Exercise description
Skip the pictures and copy all the data that follows exactly.

Start of Input data

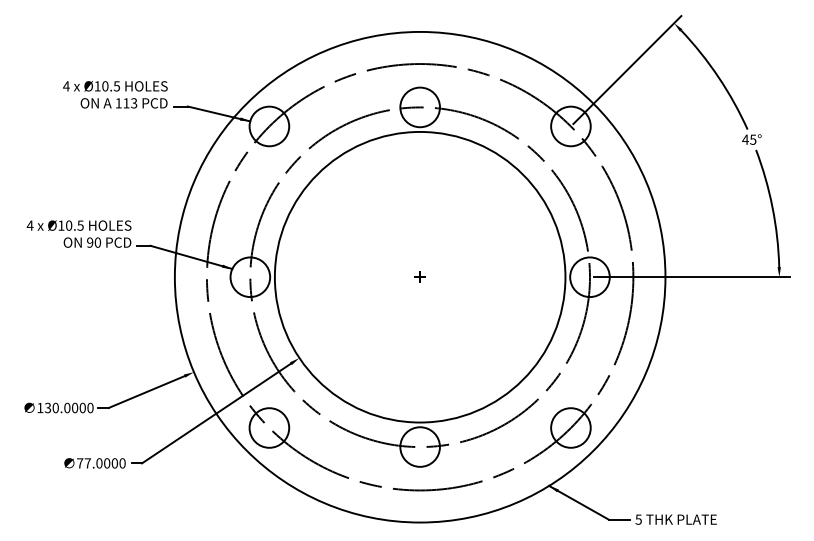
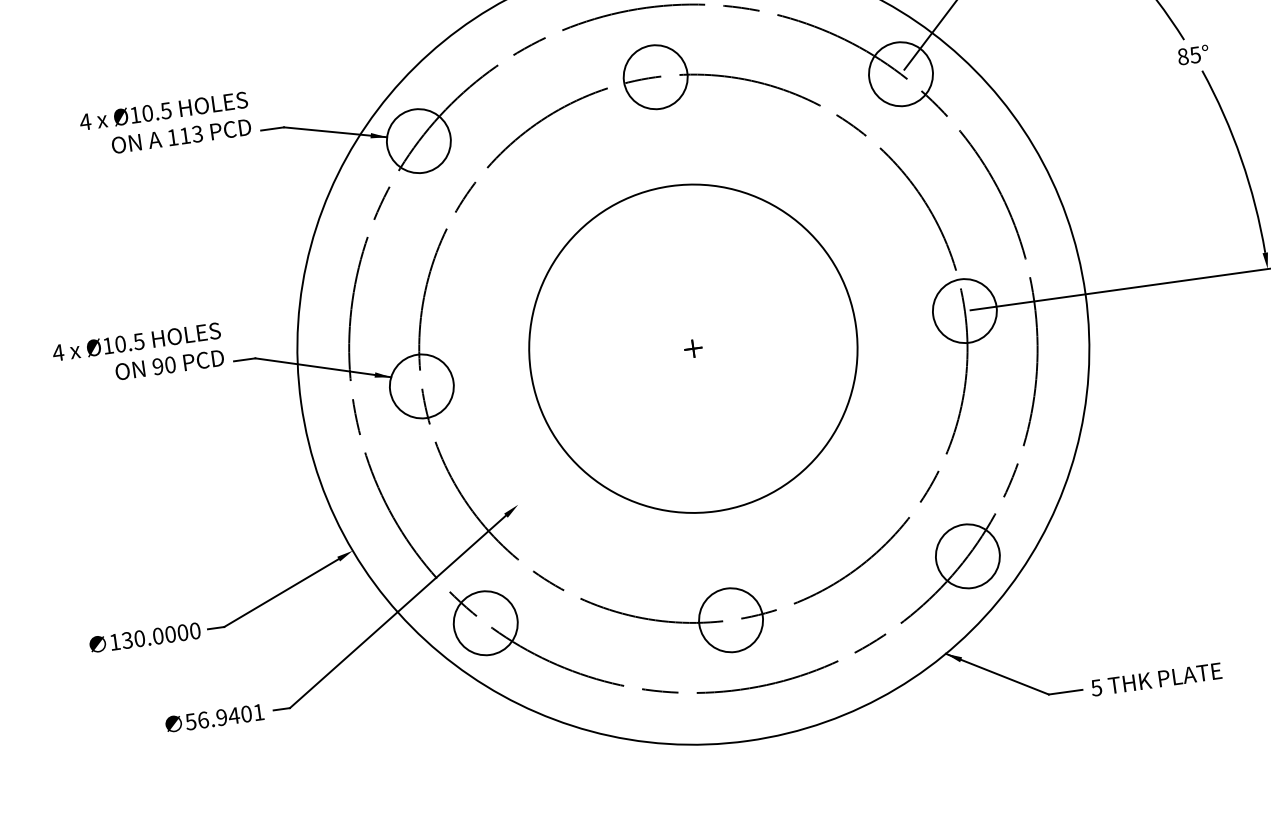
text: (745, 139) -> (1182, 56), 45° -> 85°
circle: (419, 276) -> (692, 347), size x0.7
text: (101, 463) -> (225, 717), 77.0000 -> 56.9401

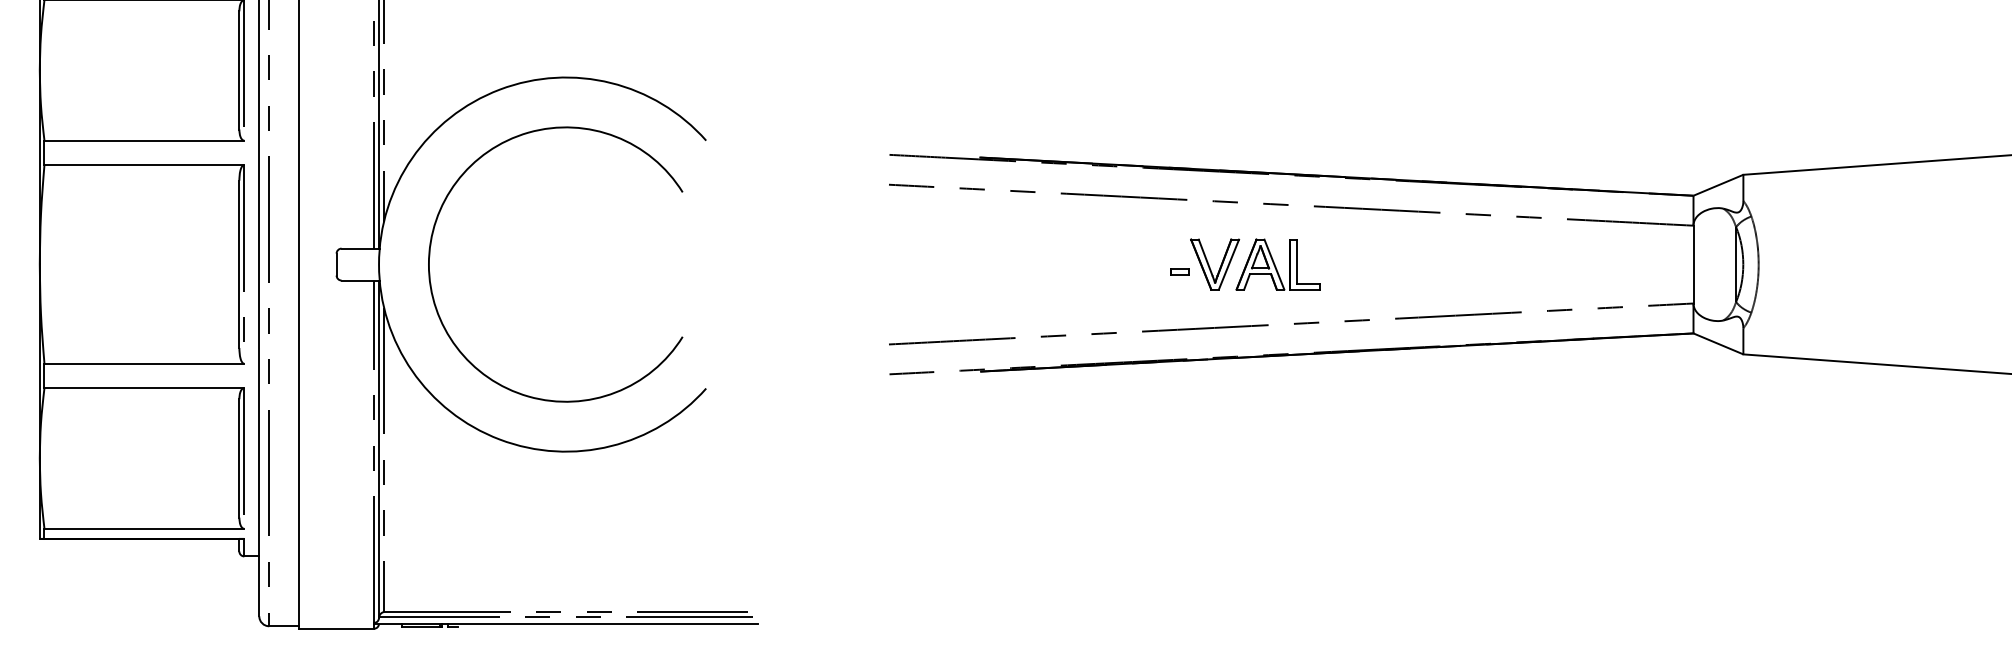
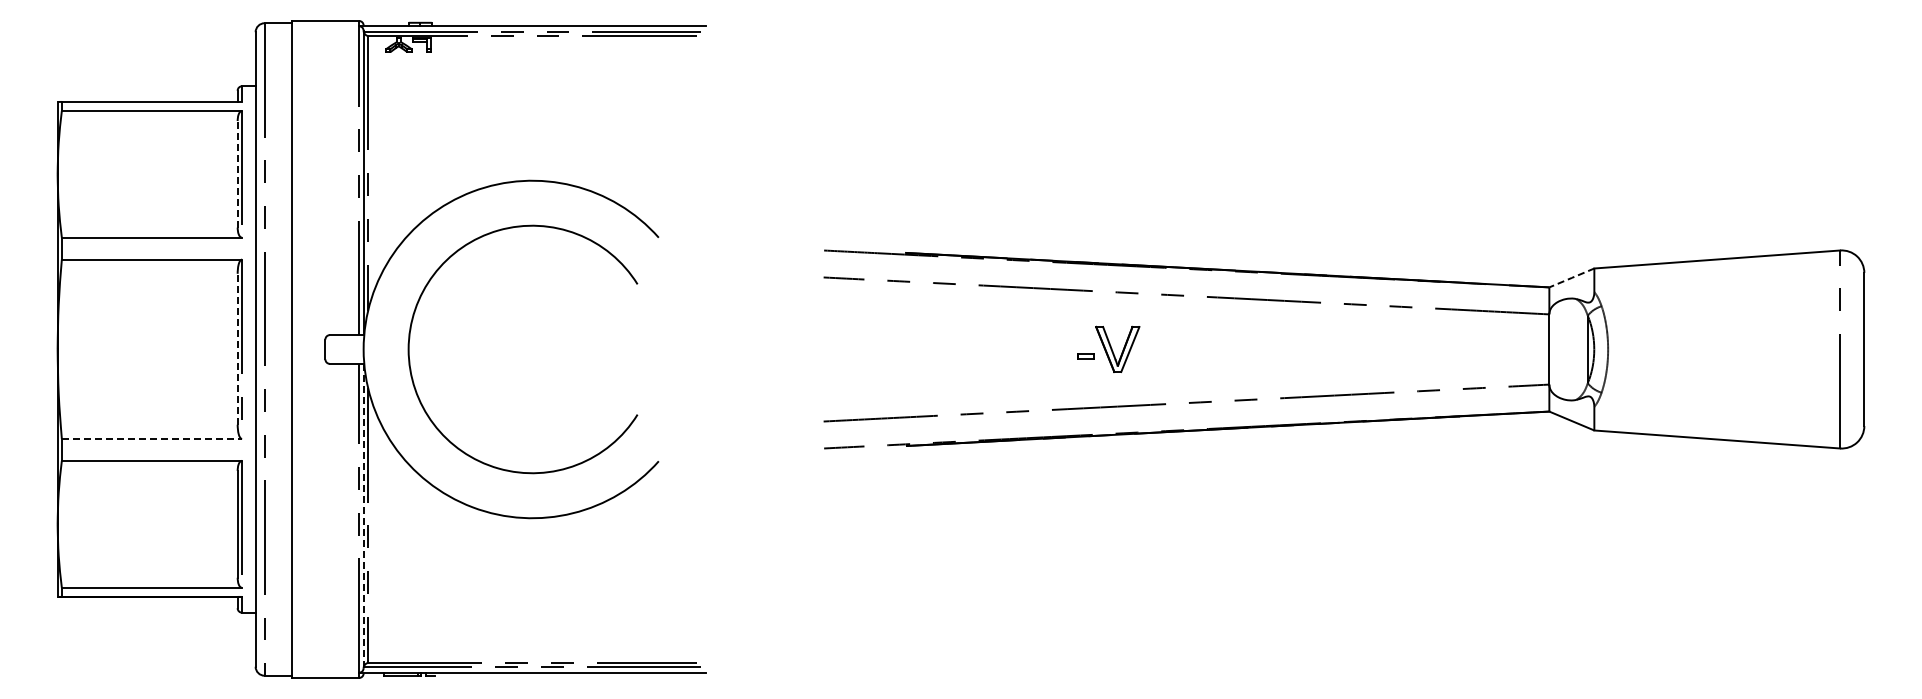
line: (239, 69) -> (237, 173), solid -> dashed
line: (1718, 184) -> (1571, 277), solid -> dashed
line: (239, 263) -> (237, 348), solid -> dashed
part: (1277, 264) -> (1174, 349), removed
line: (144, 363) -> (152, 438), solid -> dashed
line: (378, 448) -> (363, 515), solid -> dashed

End of Input data

Response below
text: (745, 139) -> (1182, 56), 45° -> 85°
circle: (419, 276) -> (692, 347), size x0.7
text: (101, 463) -> (225, 717), 77.0000 -> 56.9401

line: (239, 69) -> (237, 173), solid -> dashed
line: (1718, 184) -> (1571, 277), solid -> dashed
line: (239, 263) -> (237, 348), solid -> dashed
part: (1277, 264) -> (1174, 349), removed
line: (144, 363) -> (152, 438), solid -> dashed
line: (378, 448) -> (363, 515), solid -> dashed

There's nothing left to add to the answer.